Though Microsoft NAP has been officially available only for a few months, it already has a lot of backers. More than a year ago, Microsoft claimed it had more than 100 vendors lined up to support and interoperate with NAP.

Sanchez noted that HP is looking at NAC from a comprehensive network framework perspective, which is a distinct advantage over a pure play NAC vendor. In Sanchez's view pure play NAC solutions are a dead end.

Another key attribute for NAC success is interoperability, something the Trusted Computing Group's Trusted Network Connect (TNC) aims to achieve.

Sanchez is a chair on the TNC working group, where both HP and Microsoft are contributors. Last year Microsoft announced that it would work toward TNC interoperability with NAP.

Technically the interoperability involves TNC support for a Microsoft NAP approach called Microsoft Statement of Health Protocol. The IF-TNCCS-SOH (TNC client server - statement of health) protocol acts as a transport to help validate that an end point meets the security requirements.

Leveraging TNC
A year later, IF-TNCCS-SOH is still not yet ready for . Sanchez noted that HP's interoperability for NAP does not come by way of TNC at this point, but rather by way of Microsoft APIs for Server 2008.

Other networking vendors such as Juniper Networks (NASDAQ: JNPR) have already pledged to implement TNCCS-SOH when available.

"The Juniper Networks Infranet Controller, the policy management server at the heart of Juniper Networks Unified Access Control (UAC), will be able to leverage the TNC standard IF-TNCCS-SOH protocol," Rich Campagna, senior product manager, Juniper Networks told InternetNews.com.
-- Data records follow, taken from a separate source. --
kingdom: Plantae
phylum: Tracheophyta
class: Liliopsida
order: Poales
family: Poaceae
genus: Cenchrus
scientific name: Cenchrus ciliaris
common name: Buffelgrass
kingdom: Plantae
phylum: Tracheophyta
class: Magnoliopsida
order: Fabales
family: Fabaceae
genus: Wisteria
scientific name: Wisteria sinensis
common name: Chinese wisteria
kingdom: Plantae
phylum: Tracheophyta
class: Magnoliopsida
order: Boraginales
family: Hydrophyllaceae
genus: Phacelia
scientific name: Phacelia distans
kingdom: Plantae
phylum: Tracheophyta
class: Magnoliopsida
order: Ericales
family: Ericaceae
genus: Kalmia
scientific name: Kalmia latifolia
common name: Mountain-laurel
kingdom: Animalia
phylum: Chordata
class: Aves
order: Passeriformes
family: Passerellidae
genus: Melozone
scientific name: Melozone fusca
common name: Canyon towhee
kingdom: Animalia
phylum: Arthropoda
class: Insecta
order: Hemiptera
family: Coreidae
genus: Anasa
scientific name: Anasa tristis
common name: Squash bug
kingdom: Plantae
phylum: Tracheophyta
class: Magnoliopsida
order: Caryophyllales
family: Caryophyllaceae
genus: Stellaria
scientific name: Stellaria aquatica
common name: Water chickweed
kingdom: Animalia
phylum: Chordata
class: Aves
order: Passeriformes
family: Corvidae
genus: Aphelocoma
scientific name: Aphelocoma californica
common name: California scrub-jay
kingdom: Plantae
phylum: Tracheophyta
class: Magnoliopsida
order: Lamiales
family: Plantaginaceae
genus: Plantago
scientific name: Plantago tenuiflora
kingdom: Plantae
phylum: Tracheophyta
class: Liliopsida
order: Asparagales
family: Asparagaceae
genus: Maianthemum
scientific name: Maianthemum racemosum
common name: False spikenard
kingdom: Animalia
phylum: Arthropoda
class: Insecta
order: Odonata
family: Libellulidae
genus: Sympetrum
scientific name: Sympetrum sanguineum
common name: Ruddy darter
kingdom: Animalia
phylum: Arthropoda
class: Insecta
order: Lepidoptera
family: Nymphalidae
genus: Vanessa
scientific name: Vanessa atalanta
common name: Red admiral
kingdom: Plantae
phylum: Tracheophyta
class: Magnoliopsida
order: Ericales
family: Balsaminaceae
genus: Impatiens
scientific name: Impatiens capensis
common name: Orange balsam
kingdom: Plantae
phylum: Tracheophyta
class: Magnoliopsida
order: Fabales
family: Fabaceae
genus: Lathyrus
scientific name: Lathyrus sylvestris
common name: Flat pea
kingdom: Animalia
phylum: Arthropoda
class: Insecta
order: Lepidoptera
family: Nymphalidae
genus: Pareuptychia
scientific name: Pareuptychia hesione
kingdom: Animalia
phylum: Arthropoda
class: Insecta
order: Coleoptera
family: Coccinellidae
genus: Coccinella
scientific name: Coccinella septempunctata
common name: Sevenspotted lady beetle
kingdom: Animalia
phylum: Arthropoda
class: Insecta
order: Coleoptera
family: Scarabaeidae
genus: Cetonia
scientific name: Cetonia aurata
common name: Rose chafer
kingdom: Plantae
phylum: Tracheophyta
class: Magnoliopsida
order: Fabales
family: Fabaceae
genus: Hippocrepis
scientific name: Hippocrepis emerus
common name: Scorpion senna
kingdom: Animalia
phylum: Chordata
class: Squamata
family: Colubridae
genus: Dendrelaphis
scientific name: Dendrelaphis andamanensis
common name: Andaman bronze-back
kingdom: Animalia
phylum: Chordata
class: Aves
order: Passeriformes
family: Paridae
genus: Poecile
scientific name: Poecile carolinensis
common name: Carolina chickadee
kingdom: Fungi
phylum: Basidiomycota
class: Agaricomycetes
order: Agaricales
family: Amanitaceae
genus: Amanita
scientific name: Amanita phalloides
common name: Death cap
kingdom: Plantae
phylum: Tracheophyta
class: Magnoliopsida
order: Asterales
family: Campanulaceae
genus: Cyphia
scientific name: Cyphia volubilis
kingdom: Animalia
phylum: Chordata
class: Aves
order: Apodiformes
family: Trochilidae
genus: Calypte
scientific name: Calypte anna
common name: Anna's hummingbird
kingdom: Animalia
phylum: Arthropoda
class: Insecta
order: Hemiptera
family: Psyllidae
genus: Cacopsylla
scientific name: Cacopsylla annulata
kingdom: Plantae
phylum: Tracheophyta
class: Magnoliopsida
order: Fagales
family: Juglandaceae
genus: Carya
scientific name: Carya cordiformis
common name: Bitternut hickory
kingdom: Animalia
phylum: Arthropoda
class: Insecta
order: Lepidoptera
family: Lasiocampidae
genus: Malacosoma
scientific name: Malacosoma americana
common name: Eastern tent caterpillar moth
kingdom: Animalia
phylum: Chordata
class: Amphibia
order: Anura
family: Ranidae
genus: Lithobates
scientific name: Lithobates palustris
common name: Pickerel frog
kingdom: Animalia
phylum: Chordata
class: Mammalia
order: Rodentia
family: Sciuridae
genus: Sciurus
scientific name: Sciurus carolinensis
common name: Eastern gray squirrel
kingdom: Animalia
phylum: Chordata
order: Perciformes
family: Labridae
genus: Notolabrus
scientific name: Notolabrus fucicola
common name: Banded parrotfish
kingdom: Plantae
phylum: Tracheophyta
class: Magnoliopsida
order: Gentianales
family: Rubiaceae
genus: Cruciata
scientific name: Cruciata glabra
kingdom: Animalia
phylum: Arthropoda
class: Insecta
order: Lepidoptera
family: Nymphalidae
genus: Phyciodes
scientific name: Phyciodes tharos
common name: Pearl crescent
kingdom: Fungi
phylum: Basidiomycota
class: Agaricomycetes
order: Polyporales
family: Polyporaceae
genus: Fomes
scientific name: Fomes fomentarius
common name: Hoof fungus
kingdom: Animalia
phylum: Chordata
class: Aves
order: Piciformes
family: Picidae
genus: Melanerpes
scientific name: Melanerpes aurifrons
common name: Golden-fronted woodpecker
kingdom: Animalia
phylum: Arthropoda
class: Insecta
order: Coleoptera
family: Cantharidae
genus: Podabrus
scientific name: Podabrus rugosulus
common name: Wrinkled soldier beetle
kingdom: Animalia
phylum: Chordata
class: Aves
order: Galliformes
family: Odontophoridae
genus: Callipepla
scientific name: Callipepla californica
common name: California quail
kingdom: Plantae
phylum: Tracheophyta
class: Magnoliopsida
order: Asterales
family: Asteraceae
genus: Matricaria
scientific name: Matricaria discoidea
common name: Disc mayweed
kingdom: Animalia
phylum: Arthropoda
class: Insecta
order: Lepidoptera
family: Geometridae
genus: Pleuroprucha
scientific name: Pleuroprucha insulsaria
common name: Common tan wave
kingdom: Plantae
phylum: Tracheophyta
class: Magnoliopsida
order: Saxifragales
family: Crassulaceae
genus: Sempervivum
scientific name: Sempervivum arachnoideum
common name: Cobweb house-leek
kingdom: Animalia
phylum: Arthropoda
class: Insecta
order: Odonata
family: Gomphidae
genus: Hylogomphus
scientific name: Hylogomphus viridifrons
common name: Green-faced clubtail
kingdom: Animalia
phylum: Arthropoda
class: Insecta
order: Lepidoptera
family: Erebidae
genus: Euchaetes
"Juniper Networks UAC is expected to support this new TNC standard in the first half of 2008," Campagna said, adding that at Interop Las Vegas 2007, the company showed a preliminary prototype of this technology.

HP's Sanchez argued that the differences between what is available with Windows Server 2008 today and what IF-TNCCS-SOH will provide are "99 percent the same thing." The differences according to Sanchez are minor bug fixes and improvements.

Overall, though, Sanchez noted that the TNC does matter and customers appreciate open standards and the ability to choose from a vendor set that supports those standards.

That said, work needs to be done with TNC to make it more effective..

"One of the things we're working on is a compliance program to verify that vendors are adhering to the standards, and I believe that will relieve a lot of the deployment headaches that people face today," Sanchez said.

He added that today many interoperability difficulties exist among vendors who claim to be open standards based.